Amende SACEM restaurant : ce que vous risquez vraiment
Diffuser sans autorisation relève de la contrefaçon. Le code de la propriété intellectuelle prévoit jusqu'à 300 000 € d'amende et trois ans d'emprisonnement. Ces plafonds ne sont pas ceux appliqués aux restaurants.
En pratique, un contrôle débouche sur une régularisation. La SACEM réclame les années passées, majorées de pénalités qui peuvent doubler la facture. Un établissement resté trois ans sans déclaration se retrouve donc avec un rattrapage à quatre chiffres. Attendre coûte plus cher que déclarer.
Comment obtenir l'autorisation de diffuser les œuvres
La démarche est courte et se fait en ligne, sur le site de la SACEM ou auprès de la délégation régionale. Vous ouvrez un compte, vous décrivez votre établissement, vous recevez votre contrat général de représentation.
- Surface sonorisée et nombre de couverts
- Nature de la diffusion : radio, télévision, playlist, musique live
- Jours et horaires d'ouverture
- Date de début de la sonorisation
Le paiement se fait ensuite par abonnement annuel ou en échéances. Comme pour une autorisation de terrasse, gardez le justificatif accessible en salle.
Comment ne pas payer la SACEM au restaurant ?
Une seule voie légale existe : ne diffuser aucune œuvre du répertoire géré par la société. Concrètement, cela veut dire passer à la musique libre de droits, via un prestataire spécialisé en sonorisation professionnelle.
Ces services vous facturent un abonnement mensuel, souvent entre 15 et 40 € par mois. Ils fournissent des titres dont les droits sont déjà réglés, et surtout une attestation à présenter en cas de contrôle. Sans ce document, l'argument ne tient pas.
Le silence total reste une option, rarement tenable en salle. Quant aux catalogues gratuits trouvés en ligne, méfiance : beaucoup contiennent des œuvres protégées et vous exposent à devoir payer quand même.
Spotify et Deezer ne vous couvrent pas
C'est l'erreur la plus fréquente. Un abonnement Spotify, Deezer ou Apple Music est strictement personnel. Ses conditions d'utilisation interdisent explicitement la diffusion publique. Vous pouvez avoir un compte payant et être non conforme.
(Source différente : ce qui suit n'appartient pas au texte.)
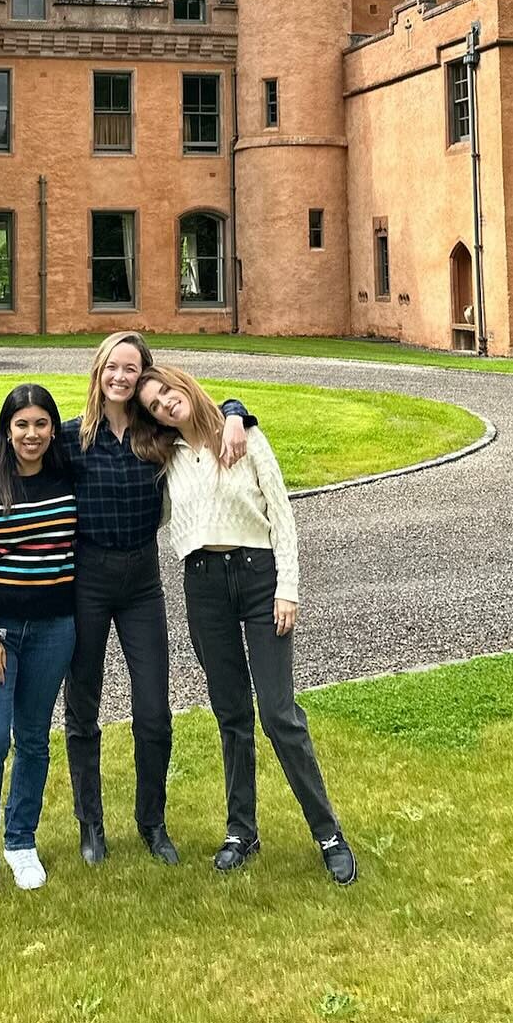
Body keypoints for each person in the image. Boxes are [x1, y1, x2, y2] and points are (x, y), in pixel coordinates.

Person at [0, 332, 251, 867]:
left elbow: (202, 411)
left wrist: (236, 414)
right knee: (83, 706)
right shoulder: (72, 439)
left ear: (143, 376)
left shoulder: (157, 435)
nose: (120, 377)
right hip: (86, 581)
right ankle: (90, 823)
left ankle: (152, 821)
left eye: (131, 369)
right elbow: (17, 446)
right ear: (98, 371)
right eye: (112, 366)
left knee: (154, 710)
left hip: (142, 582)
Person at [137, 361, 358, 885]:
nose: (164, 404)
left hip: (260, 579)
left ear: (182, 382)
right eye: (153, 406)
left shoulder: (244, 435)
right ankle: (242, 831)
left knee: (279, 713)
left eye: (166, 391)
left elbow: (282, 515)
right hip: (203, 584)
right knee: (231, 712)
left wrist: (288, 588)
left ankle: (328, 833)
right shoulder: (166, 459)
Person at [0, 383, 78, 911]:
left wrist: (236, 414)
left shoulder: (68, 470)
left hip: (54, 630)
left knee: (33, 740)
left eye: (41, 423)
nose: (32, 434)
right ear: (7, 429)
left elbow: (108, 421)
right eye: (22, 424)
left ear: (53, 427)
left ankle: (21, 842)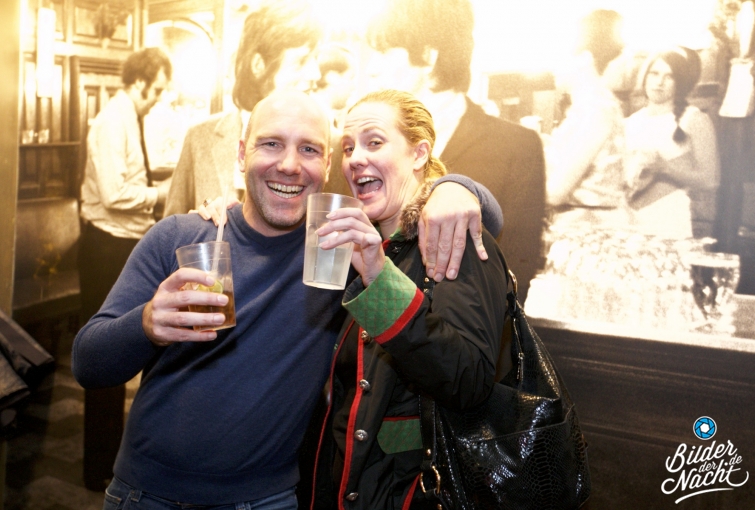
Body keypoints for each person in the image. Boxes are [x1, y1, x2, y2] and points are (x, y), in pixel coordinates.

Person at [72, 90, 502, 509]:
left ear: (326, 166)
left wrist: (457, 188)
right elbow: (88, 364)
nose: (290, 165)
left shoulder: (336, 252)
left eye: (309, 149)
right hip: (146, 492)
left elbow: (467, 236)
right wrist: (147, 324)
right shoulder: (182, 235)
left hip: (268, 497)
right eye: (271, 144)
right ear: (241, 154)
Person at [307, 89, 508, 509]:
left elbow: (469, 381)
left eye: (374, 142)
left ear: (419, 154)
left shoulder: (452, 238)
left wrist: (379, 279)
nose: (355, 158)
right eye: (348, 147)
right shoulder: (363, 245)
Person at [363, 0, 546, 300]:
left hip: (461, 324)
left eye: (383, 53)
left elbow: (514, 276)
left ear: (428, 56)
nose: (371, 69)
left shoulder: (515, 147)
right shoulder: (358, 147)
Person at [77, 46, 172, 491]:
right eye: (157, 89)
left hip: (122, 241)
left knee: (127, 350)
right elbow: (115, 194)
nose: (159, 97)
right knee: (105, 353)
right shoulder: (112, 121)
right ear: (139, 82)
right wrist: (162, 194)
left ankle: (112, 456)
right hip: (104, 244)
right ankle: (98, 468)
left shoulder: (130, 118)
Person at [163, 0, 322, 217]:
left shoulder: (330, 145)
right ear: (259, 65)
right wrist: (191, 227)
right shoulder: (200, 137)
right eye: (301, 61)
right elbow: (171, 225)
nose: (316, 73)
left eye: (316, 59)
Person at [544, 9, 632, 230]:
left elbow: (555, 192)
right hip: (580, 225)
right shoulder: (588, 107)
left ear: (585, 58)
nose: (551, 67)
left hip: (592, 230)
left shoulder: (597, 110)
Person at [625, 47, 720, 238]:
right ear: (645, 77)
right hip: (628, 219)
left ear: (680, 83)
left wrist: (665, 167)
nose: (659, 82)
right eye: (654, 73)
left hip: (668, 218)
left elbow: (711, 181)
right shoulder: (630, 122)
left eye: (669, 76)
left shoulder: (694, 119)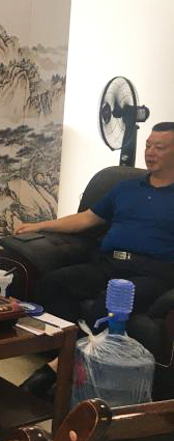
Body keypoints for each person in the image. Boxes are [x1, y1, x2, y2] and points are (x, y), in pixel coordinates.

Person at [16, 122, 174, 397]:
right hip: (108, 263)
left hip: (151, 272)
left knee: (108, 304)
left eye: (159, 148)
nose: (150, 152)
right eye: (148, 145)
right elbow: (87, 219)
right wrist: (40, 225)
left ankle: (54, 372)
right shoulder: (126, 188)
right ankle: (72, 358)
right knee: (53, 283)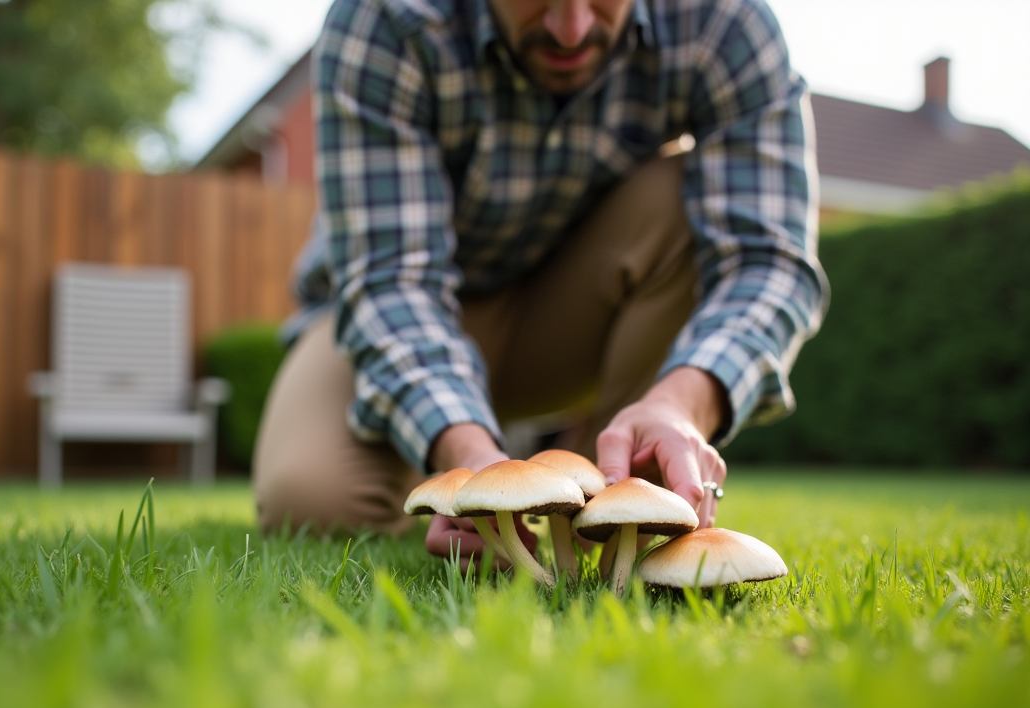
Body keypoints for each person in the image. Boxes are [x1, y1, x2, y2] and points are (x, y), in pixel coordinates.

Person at [253, 0, 828, 566]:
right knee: (311, 501)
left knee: (687, 196)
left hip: (565, 315)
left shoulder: (726, 20)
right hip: (392, 314)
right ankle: (453, 472)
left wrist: (683, 403)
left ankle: (601, 506)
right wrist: (469, 458)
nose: (571, 27)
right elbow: (390, 281)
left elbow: (769, 261)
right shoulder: (384, 16)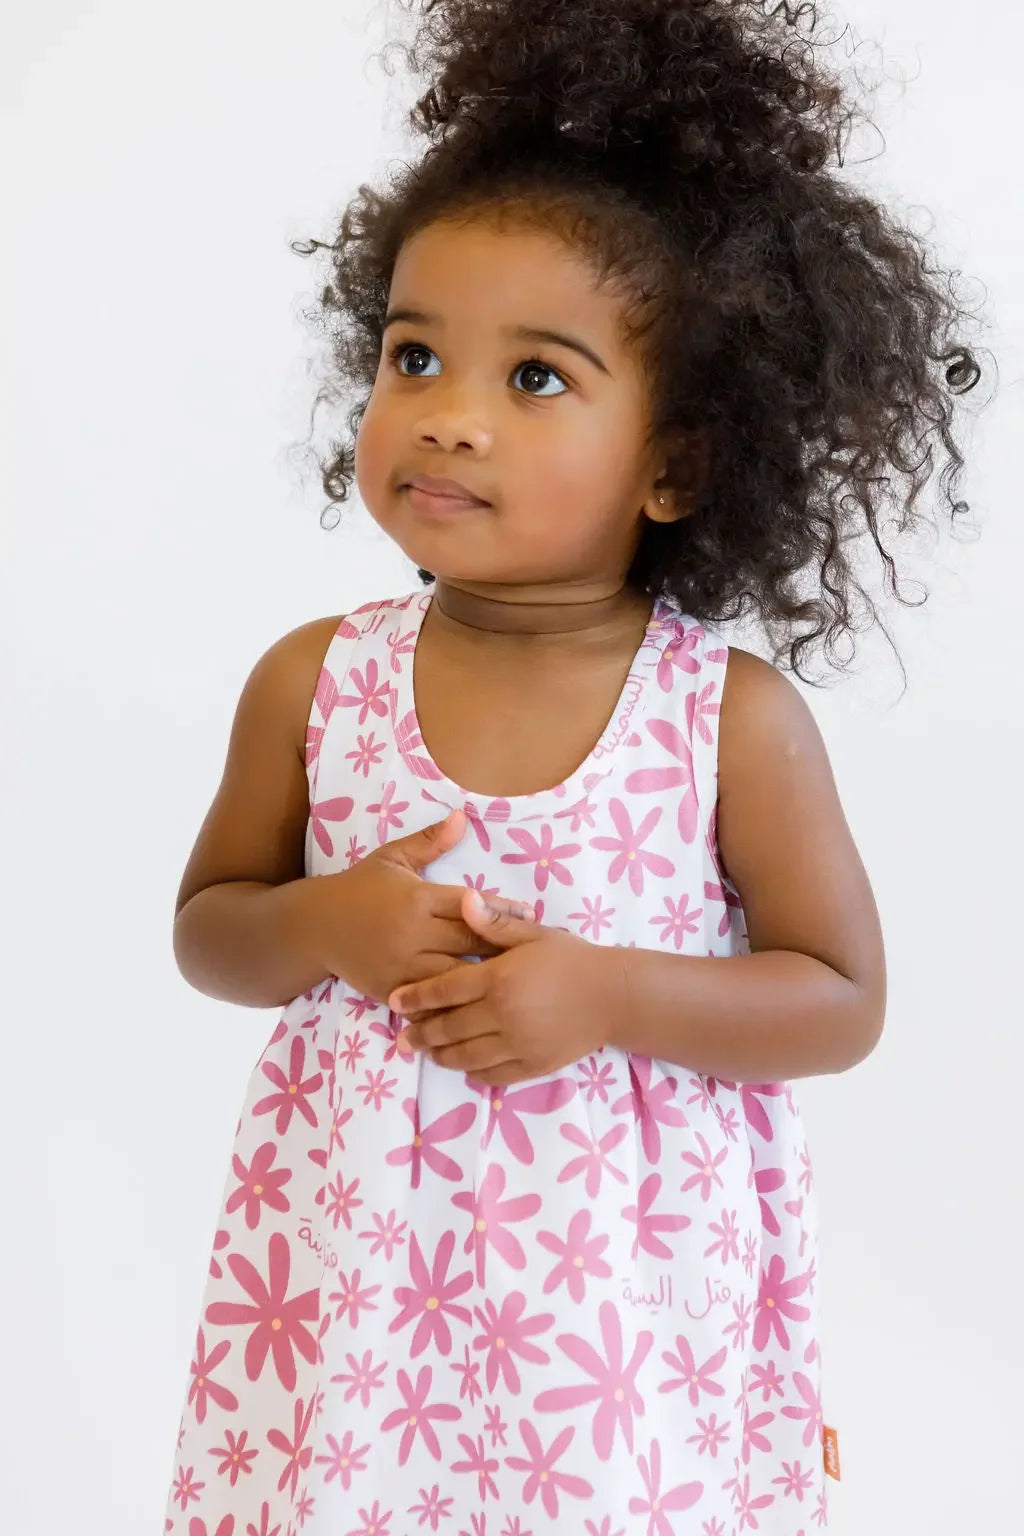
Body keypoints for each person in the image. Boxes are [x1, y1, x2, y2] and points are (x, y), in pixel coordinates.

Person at [163, 1, 989, 1531]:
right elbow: (213, 924)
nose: (451, 419)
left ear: (678, 458)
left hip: (622, 1313)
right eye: (416, 356)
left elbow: (841, 1000)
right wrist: (321, 923)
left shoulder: (723, 719)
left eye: (535, 379)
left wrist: (606, 991)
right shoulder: (315, 682)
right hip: (361, 1297)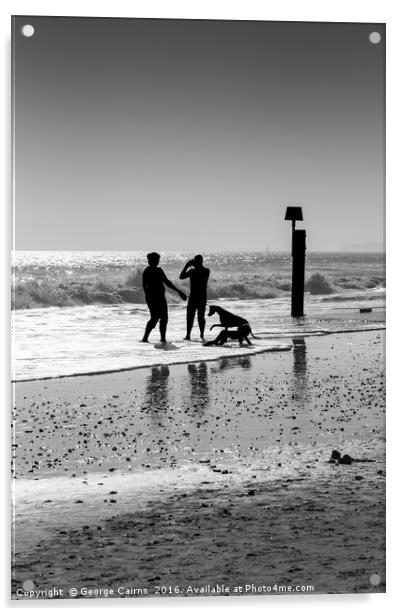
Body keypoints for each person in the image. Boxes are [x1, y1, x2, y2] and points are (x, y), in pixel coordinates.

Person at [141, 252, 186, 344]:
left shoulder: (159, 270)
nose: (156, 262)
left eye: (157, 260)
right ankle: (145, 338)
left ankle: (163, 338)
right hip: (152, 298)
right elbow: (144, 286)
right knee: (154, 318)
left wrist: (178, 291)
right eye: (154, 260)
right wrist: (149, 296)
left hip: (161, 297)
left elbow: (166, 282)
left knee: (164, 318)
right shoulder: (147, 270)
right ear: (149, 260)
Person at [179, 255, 210, 341]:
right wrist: (187, 266)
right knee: (192, 317)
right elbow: (181, 277)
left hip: (198, 297)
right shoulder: (197, 271)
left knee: (199, 317)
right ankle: (190, 335)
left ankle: (200, 335)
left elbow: (181, 276)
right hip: (197, 297)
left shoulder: (204, 271)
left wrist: (187, 266)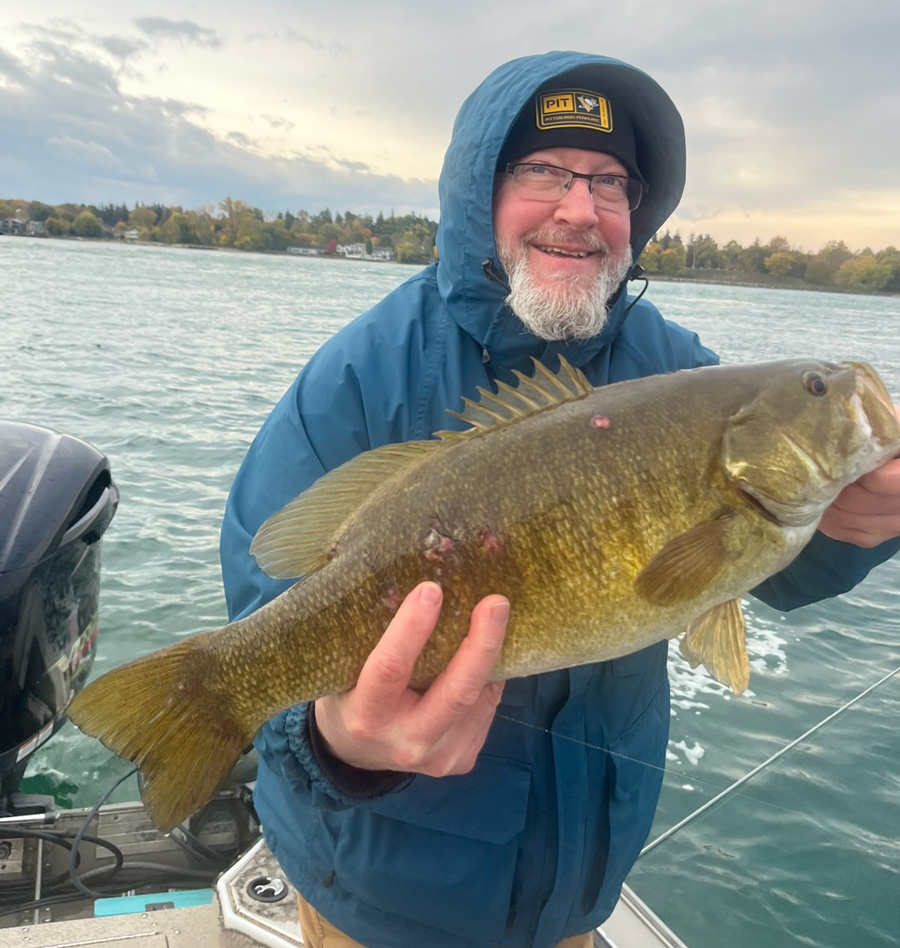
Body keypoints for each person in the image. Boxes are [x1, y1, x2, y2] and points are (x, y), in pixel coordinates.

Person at [220, 51, 900, 948]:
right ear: (478, 190)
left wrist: (853, 529)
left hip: (574, 894)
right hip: (377, 898)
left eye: (610, 182)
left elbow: (761, 559)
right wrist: (338, 745)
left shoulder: (677, 368)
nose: (579, 209)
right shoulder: (358, 379)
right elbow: (273, 618)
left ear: (637, 215)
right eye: (543, 171)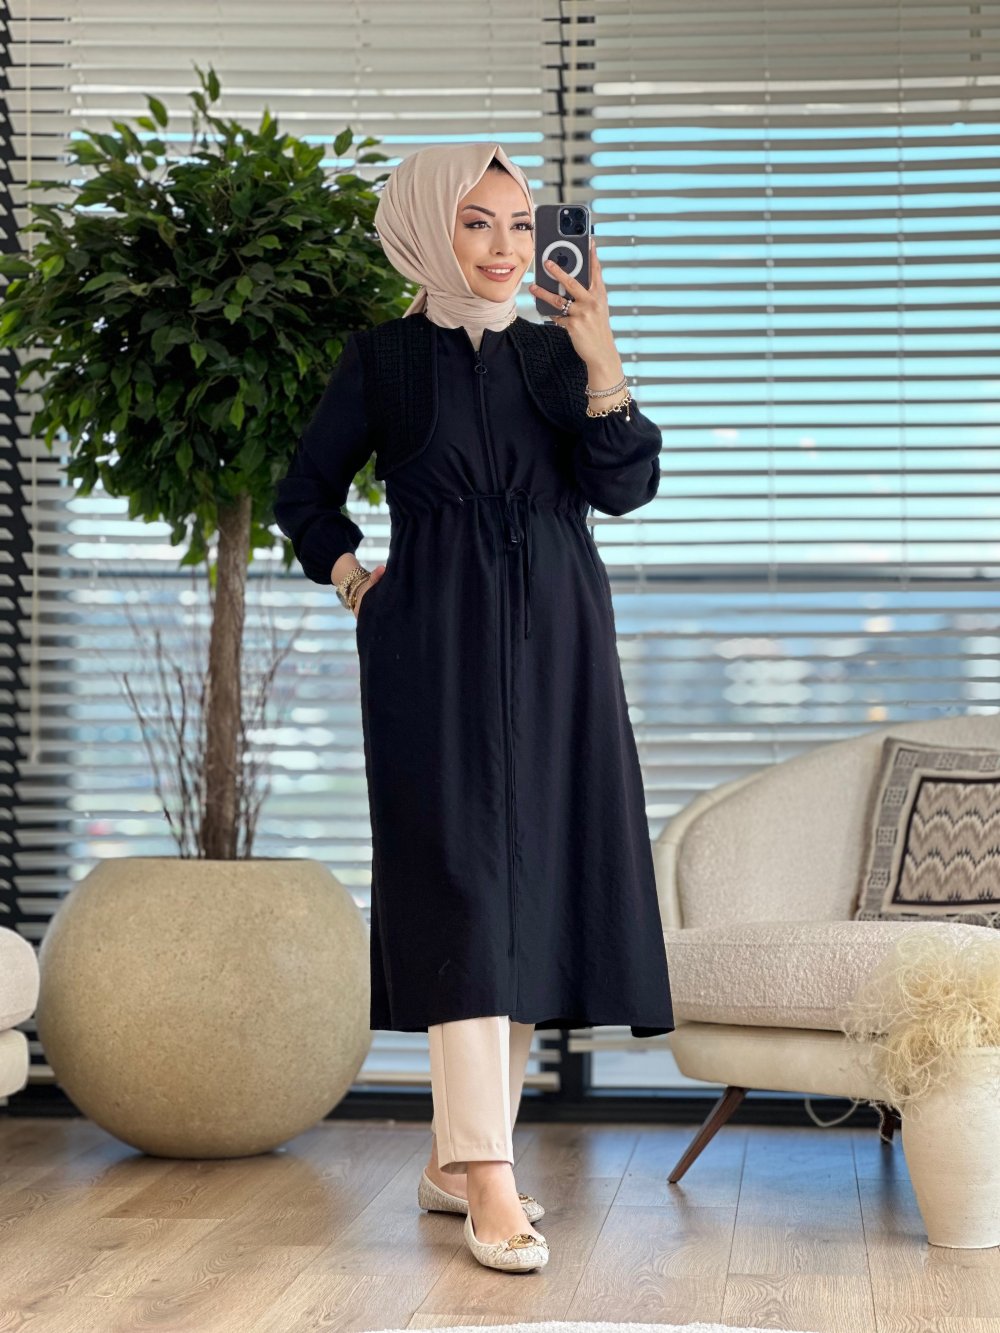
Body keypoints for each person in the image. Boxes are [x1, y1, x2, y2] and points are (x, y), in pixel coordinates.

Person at [273, 142, 673, 1273]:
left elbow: (625, 487)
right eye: (476, 223)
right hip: (432, 645)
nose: (504, 248)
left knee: (527, 889)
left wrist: (601, 354)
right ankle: (489, 1174)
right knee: (460, 888)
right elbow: (306, 493)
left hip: (559, 644)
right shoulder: (386, 359)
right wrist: (353, 579)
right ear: (425, 231)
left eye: (519, 224)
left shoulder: (556, 355)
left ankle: (456, 1164)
Les offres professionnelles existent chez ces éditeurs ou chez des acteurs dédiés. Elles incluent la licence de diffusion en lieu public. Vérifiez la mention avant de signer, elle figure toujours au contrat.
Que faire en cas de contrôle
Un agent assermenté peut se présenter sans rendez-vous et constater la diffusion. Restez factuel, montrez votre contrat SACEM ou votre attestation de musique libre de droits. Si vous n'êtes pas en règle, régularisez dans la foulée : la remise sur pénalités est presque toujours possible à ce stade.
Rangez ce justificatif avec vos autres obligations d'affichage, comme l'information sur les allergènes. Un classeur unique vous fait gagner du temps le jour où l'on vous le demande.